** Task description **
Would you filter these records and copy every line that has the word "linecap"?

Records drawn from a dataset
------------------------------------------------------------

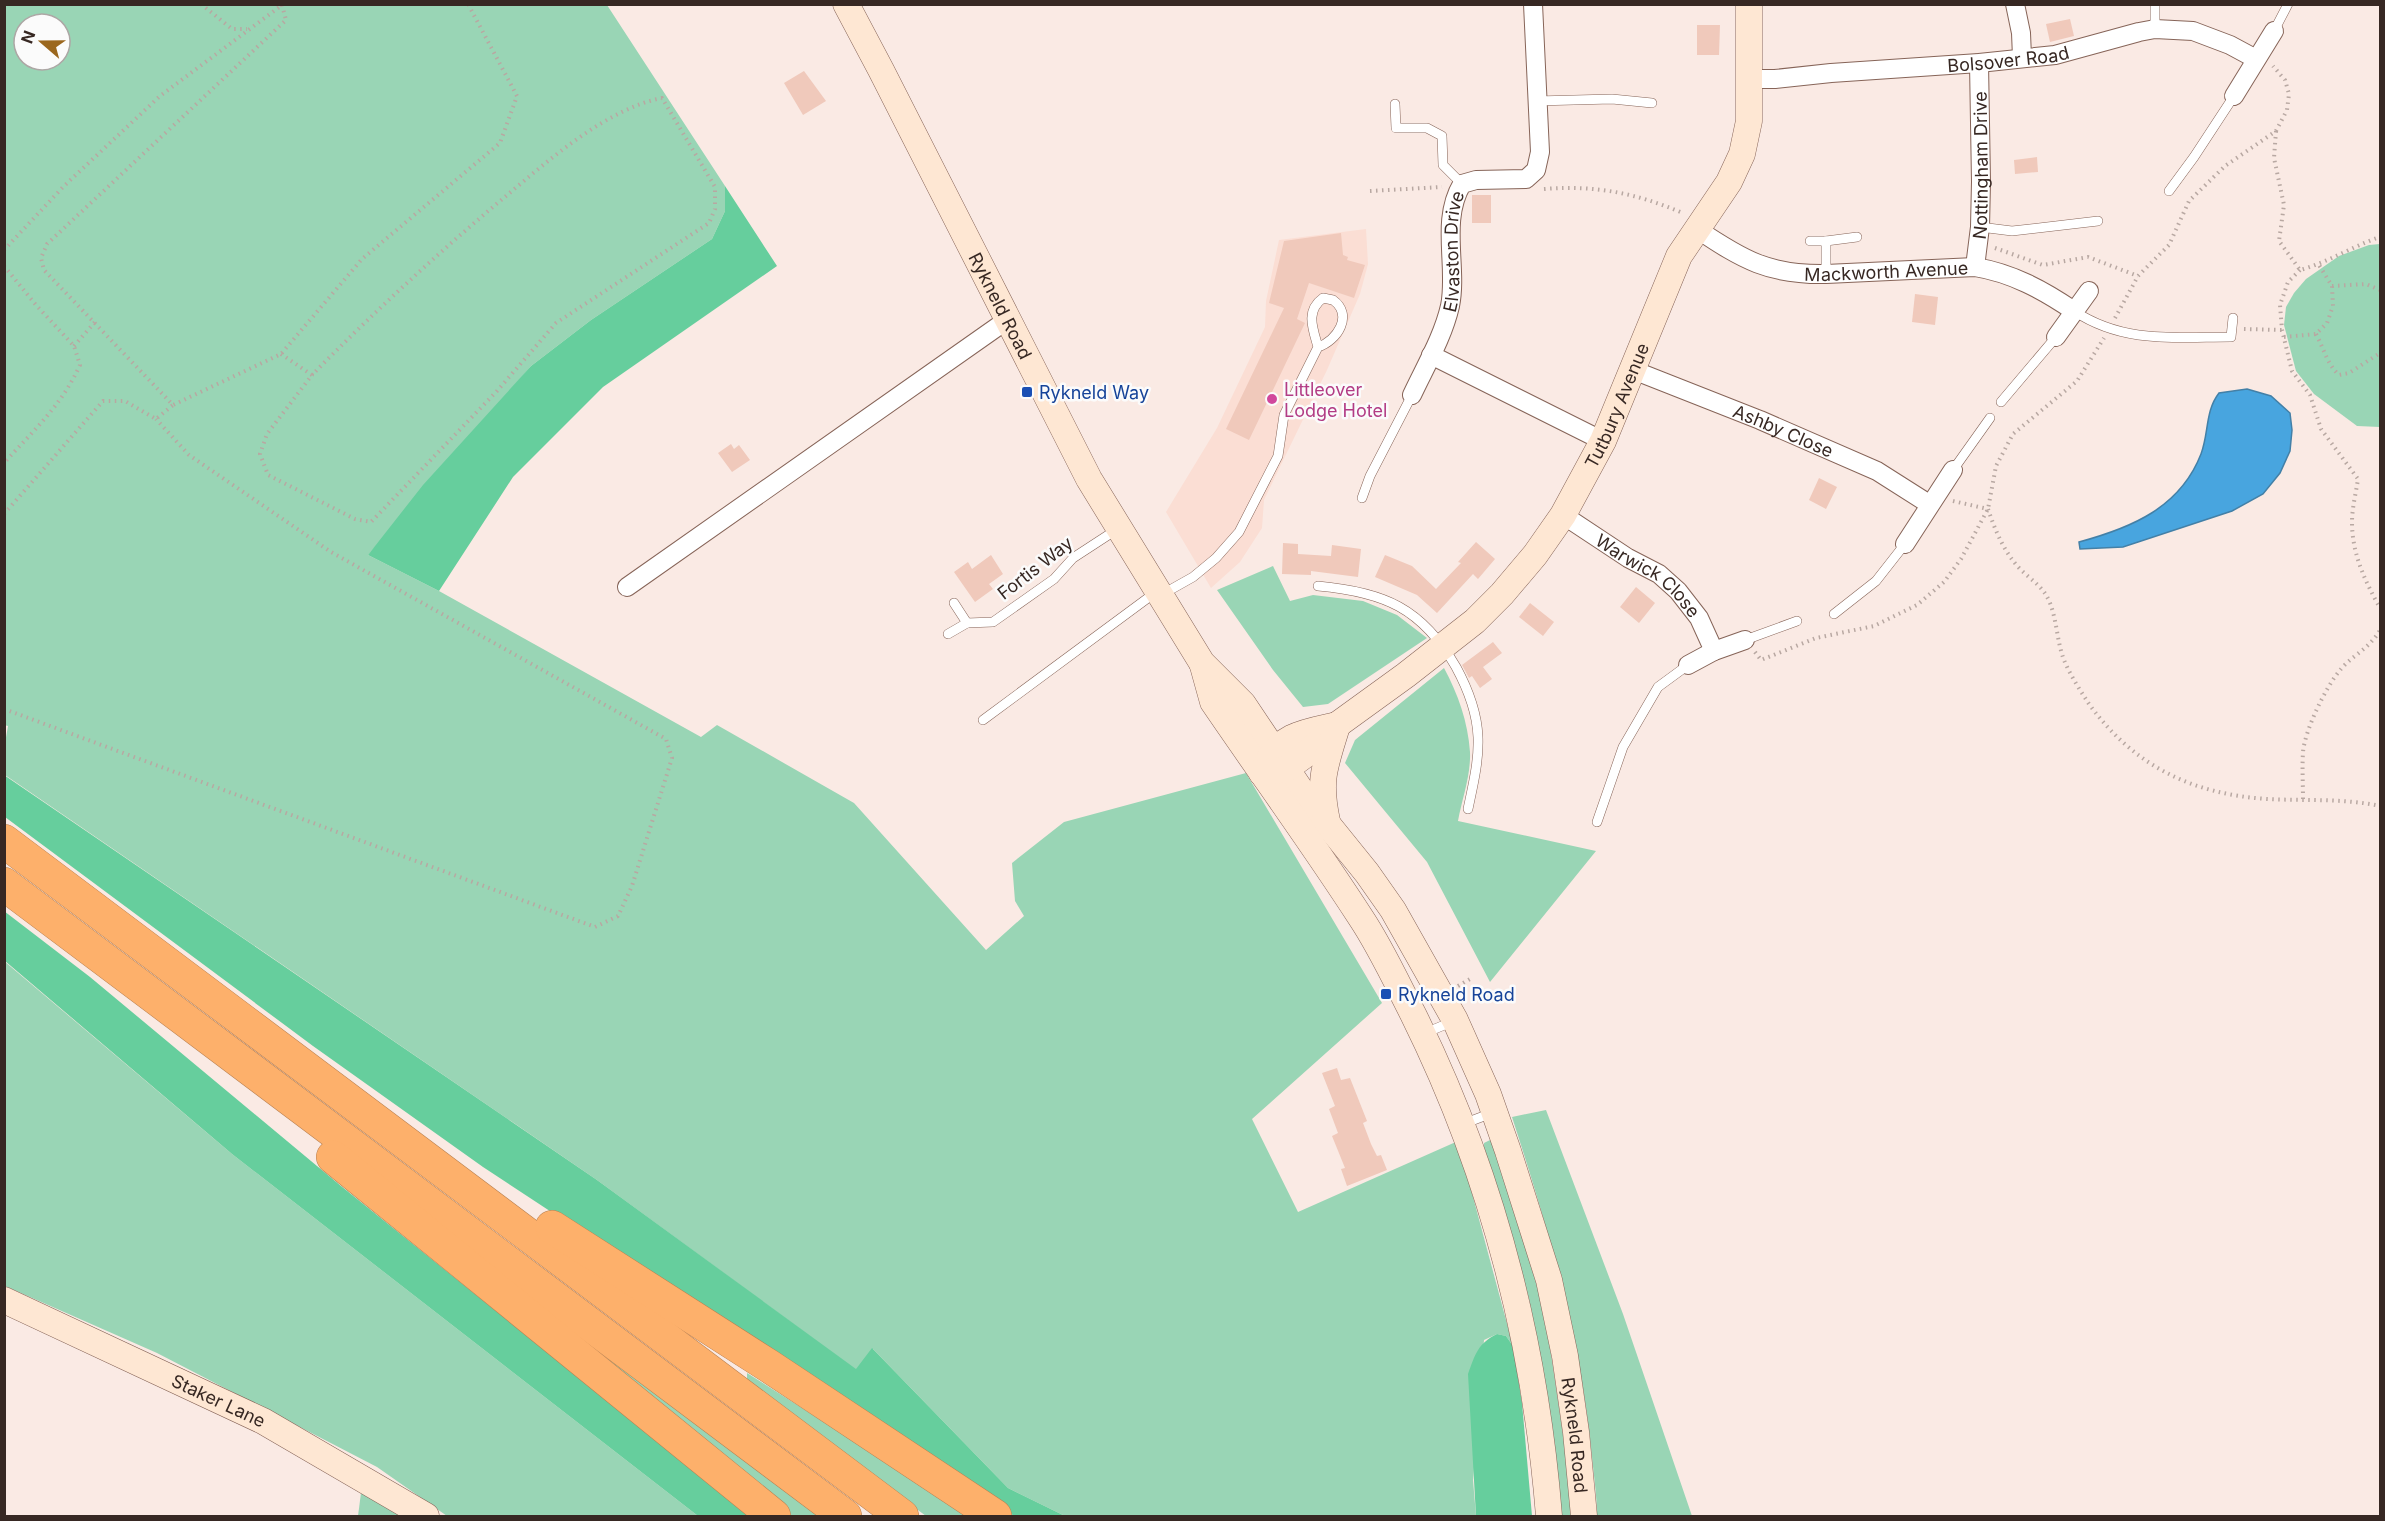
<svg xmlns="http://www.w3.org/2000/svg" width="2385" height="1521" font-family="Inter,sans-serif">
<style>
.built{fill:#fbded4}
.green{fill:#99d5b5;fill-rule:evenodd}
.forest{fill:#66ce9d}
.water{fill:#48a5df;stroke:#4380a7;stroke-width:1.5}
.building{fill:#f0c9bb}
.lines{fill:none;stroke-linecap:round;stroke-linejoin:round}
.lane-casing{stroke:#866458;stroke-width:10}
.street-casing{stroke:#866458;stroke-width:20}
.secondary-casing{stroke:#866458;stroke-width:27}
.highway-casing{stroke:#b88052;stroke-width:34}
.path{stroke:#b8a8a2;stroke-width:4;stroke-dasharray:1.5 4.5;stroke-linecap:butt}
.lane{stroke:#fff;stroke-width:9}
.street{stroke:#fff;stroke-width:18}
.secondary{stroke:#fee7d3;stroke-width:26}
.highway{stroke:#fdb06b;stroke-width:33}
.transit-dot{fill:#1a4fb4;stroke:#fbfbfb;stroke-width:2}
.hotel-dot{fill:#d1479c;stroke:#fbfbfb;stroke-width:2}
.labels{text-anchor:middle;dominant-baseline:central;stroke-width:5;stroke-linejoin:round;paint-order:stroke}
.street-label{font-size:18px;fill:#372823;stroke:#fbfbfb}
.hotel-label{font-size:18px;fill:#b23c85;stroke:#fbfbfb;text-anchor:start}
.transit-label{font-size:18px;fill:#164399;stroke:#fbfbfb;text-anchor:start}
</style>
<rect width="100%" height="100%" fill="#faeae4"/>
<polygon class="built" points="1366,229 1368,264 1360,294 1327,370 1264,500 1262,528 1240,562 1211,588 1166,512 1217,428 1265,327 1266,301 1279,240"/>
<g class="green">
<path d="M 4,5 L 607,5 L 725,186 L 725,211 L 712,239 L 591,320 L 531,366 L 368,555 L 439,591 L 701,737 L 717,725 L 854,803 L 986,950 L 1024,916 L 1015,901 L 1012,863 L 1064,822 L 1246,773 L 1382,1003 L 1252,1119 L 1298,1212 L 1458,1141 L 1513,1346 L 1506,1336 L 1497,1334 L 1484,1340 L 1473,1480 L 1476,1516 L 1065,1516 L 1008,1488 L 873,1349 L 856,1370 L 597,1180 L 5,775 L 5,743 L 8,726 L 4,725 ZM 24,24 L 60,24 L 60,60 L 24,60 Z"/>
<polygon points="2380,244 2380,427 2357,426 2314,394 2296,371 2284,325 2286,307 2294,293 2306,279 2339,256 2369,245"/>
<polygon points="1273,566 1290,601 1313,595 1363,601 1397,615 1427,638 1328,704 1303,707 1273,670 1217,590"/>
<path d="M 1444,668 C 1458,694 1468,722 1470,752 C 1471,775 1462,799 1458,821 L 1596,851 L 1490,982 L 1427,862 L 1345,763 L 1355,740 Z"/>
<polygon points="4,961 232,1154 698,1516 447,1516 377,1467 157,1353 5,1286"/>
<path d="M 1546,1110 L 1623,1314 L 1692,1516 L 1597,1516 C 1597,1497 1594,1477 1592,1457 C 1581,1340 1548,1228 1512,1117 Z"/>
<polygon points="1490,1140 1496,1143 1529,1252 1546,1320 1571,1489 1572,1516 1559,1516 1544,1379 1529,1299 1484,1147 1484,1143"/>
<polygon points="609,1356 825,1516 789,1516 606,1365"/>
<polygon points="747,1373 971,1516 926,1516 747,1383"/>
<polygon points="361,1493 402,1516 358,1516"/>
</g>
<g class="forest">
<polygon points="725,186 777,266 603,387 513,477 439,591 368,555 423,485 531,366 591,320 712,239 725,211"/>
<polygon points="4,775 597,1180 856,1369 872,1348 1008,1488 1065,1516 1014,1516 874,1417 676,1294 483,1167 313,1046 5,817"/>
<polygon points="4,911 90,977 341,1186 750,1516 698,1516 232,1154 5,961"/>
<path d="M 1497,1334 L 1506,1336 L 1513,1346 L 1522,1403 L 1532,1516 L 1476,1516 L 1468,1374 C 1475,1355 1478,1343 1497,1334 Z"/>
</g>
<path class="water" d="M 2247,389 L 2271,396 L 2290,413 L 2292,430 L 2290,451 L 2280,473 L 2263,494 L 2232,511 L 2123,547 L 2080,549 L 2079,542 C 2131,528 2180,508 2201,454 C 2209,433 2205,411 2219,393 Z"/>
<g class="building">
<polygon points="2070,19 2074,36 2050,42 2046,24"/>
<polygon points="1697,25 1720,25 1719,55 1697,55"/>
<polygon points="804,71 826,101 803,115 784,83"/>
<polygon points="2037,157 2038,172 2015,174 2014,160"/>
<rect x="1472" y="195" width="19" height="28"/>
<polygon points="1341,233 1343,255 1348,257 1347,260 1365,265 1354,298 1309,283 1297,319 1305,323 1249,440 1226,429 1284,308 1269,303 1284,241"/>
<polygon points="1915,294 1938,297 1935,325 1912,322"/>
<polygon points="731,444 734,449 739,445 750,460 732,472 718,453"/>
<polygon points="1819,478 1837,487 1826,509 1809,500"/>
<polygon points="1476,542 1495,559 1478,579 1473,574 1437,613 1417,595 1375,577 1385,555 1412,566 1436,589 1461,563 1458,562"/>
<polygon points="1283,543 1298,544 1298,554 1331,556 1332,545 1361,549 1358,577 1311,571 1311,575 1282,574"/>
<polygon points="991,555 1003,574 989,584 993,589 975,602 954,572 968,562 972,569"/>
<polygon points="1636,587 1655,603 1639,623 1620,607"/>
<polygon points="1530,603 1554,622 1543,636 1519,617"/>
<polygon points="1493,642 1502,653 1483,667 1492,679 1480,688 1472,676 1469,678 1462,665"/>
<polygon points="1337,1068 1341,1080 1350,1078 1367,1121 1363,1123 1371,1144 1377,1156 1381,1155 1387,1170 1347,1186 1341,1169 1345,1168 1332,1136 1338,1133 1329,1109 1335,1106 1322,1073"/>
</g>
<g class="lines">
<g class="lane-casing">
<g id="lane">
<polyline points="2155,29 2155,4"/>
<polyline points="2274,31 2288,4"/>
<polyline points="1536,101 1612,99 1652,103"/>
<polyline points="1395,104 1396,128 1427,128 1442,136 1443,165 1462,184"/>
<polyline points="2169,191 2194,157 2234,96"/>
<polyline points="1980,227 2012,231 2098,221"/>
<polyline points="1810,241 1826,241 1857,237"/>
<polyline points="1826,241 1826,274"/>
<path d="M 2074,311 C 2124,344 2175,337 2231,337 L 2233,318"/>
<polyline points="2001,402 2056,337"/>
<polyline points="1953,470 1990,418"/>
<polyline points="1362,498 1370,476 1412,395"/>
<path d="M 1318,586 C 1384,592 1422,608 1456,667 C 1468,689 1477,712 1478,737 C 1479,761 1473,785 1468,809"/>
<path d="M 1161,595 L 1193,577 L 1216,558 L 1239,532 L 1278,456 L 1284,415 L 1318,347 C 1313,329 1305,311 1323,298 L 1333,300 C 1354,315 1337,341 1318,347"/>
<polyline points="1834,614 1876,581 1905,544"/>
<polyline points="967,623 993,622 1054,579 1073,558 1119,528"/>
<polyline points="948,634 967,623 954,603"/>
<polyline points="1745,640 1797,621"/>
<polyline points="983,720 1156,592"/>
<polyline points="1597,822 1623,747 1658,687 1688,665"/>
<polyline points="1425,1033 1454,1021"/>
<polyline points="1463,1124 1492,1113"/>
</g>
</g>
<g class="street-casing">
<g id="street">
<polyline points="2015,4 2021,33 2022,57"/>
<path id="s1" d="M 1749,79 L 1775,79 L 1831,73 L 1979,63 L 2055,55 L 2139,32 L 2155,29 L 2193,31 L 2230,45 L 2256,59"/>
<polyline points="2234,96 2274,31"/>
<path id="s2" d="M 1697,229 C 1743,260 1769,275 1826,274 L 1975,267 C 2012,273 2043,290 2074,311"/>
<path id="s3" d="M 1975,267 L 1980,227 L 1981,182 L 1979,63"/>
<polyline points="2056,337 2089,291"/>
<polyline points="1431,355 1603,441"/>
<path id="s4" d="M 1633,370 L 1760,420 L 1877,471 L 1929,504"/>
<path id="s5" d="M 1412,395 C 1425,367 1443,337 1450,306 C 1458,267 1440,221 1462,184 L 1476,180 L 1526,179 L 1536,170 L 1540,152 L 1533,4"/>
<path id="s6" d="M 1563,515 L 1628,558 L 1659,574 L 1678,591 L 1699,618 L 1714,651"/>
<polyline points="1905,544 1953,470"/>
<polyline points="627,587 1007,320"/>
<polyline points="1688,665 1714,651 1745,640"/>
</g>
</g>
<g class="secondary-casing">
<g id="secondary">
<path id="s7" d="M 846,4 L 881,70 L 1089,479 L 1202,663 L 1243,704 L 1304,795 L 1367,873 L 1393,910 L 1455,1020 L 1488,1094 L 1508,1151 L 1549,1280 L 1565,1356 L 1576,1432 L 1584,1516"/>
<path d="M 1203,666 L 1213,702 C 1262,774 1314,845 1361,918 C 1381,948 1396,981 1413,1014 C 1491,1171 1535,1341 1549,1516"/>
<path d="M 1266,765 C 1281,734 1306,732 1337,725"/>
<path id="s8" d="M 1262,773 L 1286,769 L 1305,755 L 1337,725 L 1406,675 L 1475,621 L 1502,594 L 1535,555 L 1563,515 L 1603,441 L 1679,256 L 1729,182 L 1742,154 L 1749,121 L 1749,4"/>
<path d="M 1327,821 C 1318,779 1325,766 1337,726"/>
<path id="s9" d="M 4,1300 L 263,1421 L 426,1516"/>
</g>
</g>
<g class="highway-casing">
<g id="highway">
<polyline points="4,841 902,1516"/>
<polyline points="4,884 845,1516"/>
<polyline points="333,1157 774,1516"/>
<polyline points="552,1227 769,1366 995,1516"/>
</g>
</g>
<g class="path">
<polyline points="201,4 232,29 247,29"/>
<polyline points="282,5 286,20 47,244 41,258 44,270 173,405 281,354 362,259 500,143 517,96 468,4"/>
<path d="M 2276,131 L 2274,158 L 2284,205 L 2279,241 L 2300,270 C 2329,262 2353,246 2380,237"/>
<path d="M 1544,189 C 1596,185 1635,193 1683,213"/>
<polyline points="1370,191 1442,187"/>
<polyline points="1995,248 2043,265 2088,257 2138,276"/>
<polyline points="4,250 64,186 160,96 282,5"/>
<path d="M 4,266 L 36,305 L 74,346 L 80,365 C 62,405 33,431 4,463"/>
<path d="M 2300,270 L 2288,282 L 2280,305 L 2282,330 L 2292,371 L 2310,395 L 2321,429 L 2358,479 C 2356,493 2352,508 2352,522 C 2352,554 2365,581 2380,608"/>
<polyline points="2332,286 2366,284 2380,290"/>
<polyline points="2115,318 2138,276 2169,245 2189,201 2225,166 2276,131 2287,110 2289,94 2285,80 2273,66"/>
<polyline points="2244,329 2282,330"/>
<path d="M 2316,334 C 2324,349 2327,364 2339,375 L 2349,373 L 2380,353"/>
<polyline points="2284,337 2316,334 2327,323 2333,306 2332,286 2319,265"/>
<polyline points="74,346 95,322"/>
<path d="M 281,354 L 312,375 L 267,434 L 260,454 L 268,475 L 355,519 L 371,522 L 497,391 L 556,323 L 709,223 L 715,209 L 715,187 L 662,98 C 606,109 549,160 506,196 C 439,252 374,312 312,375"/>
<path d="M 1953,501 L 1988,509 C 1995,530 2004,552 2020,569 C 2031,580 2044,587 2050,603 C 2057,621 2057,642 2064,660 C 2070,675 2080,690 2089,704 C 2133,765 2191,794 2267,799 C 2305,801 2343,798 2380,806"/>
<polyline points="4,514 103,401 125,401 156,419 173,405"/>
<polyline points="1755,652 1761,660 1816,638 1874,626 1917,605 1944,582 1961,559 1988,509 1996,466 2013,434 2077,381 2104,338"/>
<polyline points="4,709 595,927 618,916 632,886 672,758 666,739 331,552 189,455 156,419"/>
<path d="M 2303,799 C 2303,783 2302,768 2303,752 C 2305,730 2326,686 2341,669 C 2354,654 2370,648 2380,630"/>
<polyline points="1458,986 1470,979"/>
</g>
<use href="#lane" class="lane"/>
<use href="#street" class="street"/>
<use href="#secondary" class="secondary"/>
<use href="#highway" class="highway"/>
</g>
<g class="transit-dot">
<rect x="1021" y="386" width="12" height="12" rx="3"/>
<rect x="1380" y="988" width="12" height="12" rx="3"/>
</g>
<circle class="hotel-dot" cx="1272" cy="399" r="6"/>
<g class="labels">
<g class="street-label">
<text stroke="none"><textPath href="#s1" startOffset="260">Bolsover Road</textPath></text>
<text stroke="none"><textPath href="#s3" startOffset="102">Nottingham Drive</textPath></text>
<text stroke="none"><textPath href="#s5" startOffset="152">Elvaston Drive</textPath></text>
<text stroke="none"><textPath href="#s2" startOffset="200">Mackworth Avenue</textPath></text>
<text stroke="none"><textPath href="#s7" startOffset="339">Rykneld Road</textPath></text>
<text stroke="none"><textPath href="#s8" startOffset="525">Tutbury Avenue</textPath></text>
<text stroke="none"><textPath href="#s4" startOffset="162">Ashby Close</textPath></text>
<text transform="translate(1035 568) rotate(-38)">Fortis Way</text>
<text stroke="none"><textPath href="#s6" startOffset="105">Warwick Close</textPath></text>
<text stroke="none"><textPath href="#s9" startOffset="237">Staker Lane</textPath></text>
<text stroke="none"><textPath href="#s7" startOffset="1623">Rykneld Road</textPath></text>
</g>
<g class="hotel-label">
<text x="1284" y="389">Littleover<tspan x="1284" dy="21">Lodge Hotel</tspan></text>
</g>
<g class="transit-label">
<text x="1039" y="392">Rykneld Way</text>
<text x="1398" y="994">Rykneld Road</text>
</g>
</g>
<rect width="2385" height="1521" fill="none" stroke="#372823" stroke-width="12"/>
<g transform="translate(42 42) rotate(290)"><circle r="28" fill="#fbfbfb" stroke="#ada7a5" stroke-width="1.5"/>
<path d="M0-4.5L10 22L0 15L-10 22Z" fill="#9b671e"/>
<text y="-9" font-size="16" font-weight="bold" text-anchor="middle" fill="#372823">N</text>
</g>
</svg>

------------------------------------------------------------

** Finished exercise **
.lines{fill:none;stroke-linecap:round;stroke-linejoin:round}
.path{stroke:#b8a8a2;stroke-width:4;stroke-dasharray:1.5 4.5;stroke-linecap:butt}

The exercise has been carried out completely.